**Work request:** Transcribe, character for character, the lines in the entries below that begin at the line containing "Decide which of" and end with the line containing "Which direction is", including both of those lines.

**The data:**
Content starts
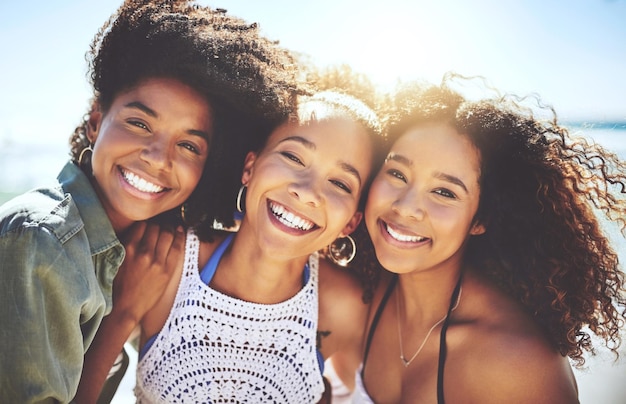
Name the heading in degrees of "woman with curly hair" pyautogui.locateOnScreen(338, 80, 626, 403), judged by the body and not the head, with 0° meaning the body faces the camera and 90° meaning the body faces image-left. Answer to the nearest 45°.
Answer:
Content ends
Content starts
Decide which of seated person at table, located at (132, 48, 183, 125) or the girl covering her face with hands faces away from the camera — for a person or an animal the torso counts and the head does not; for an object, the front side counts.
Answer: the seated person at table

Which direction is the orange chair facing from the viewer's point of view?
Content ends
**Task response:**
Decide which of seated person at table, located at (132, 48, 183, 125) or the girl covering her face with hands faces away from the camera — for a person or an animal the torso counts and the head does not; for an object, the front side counts.
Answer: the seated person at table

Which direction is the orange chair facing from the viewer's point of view?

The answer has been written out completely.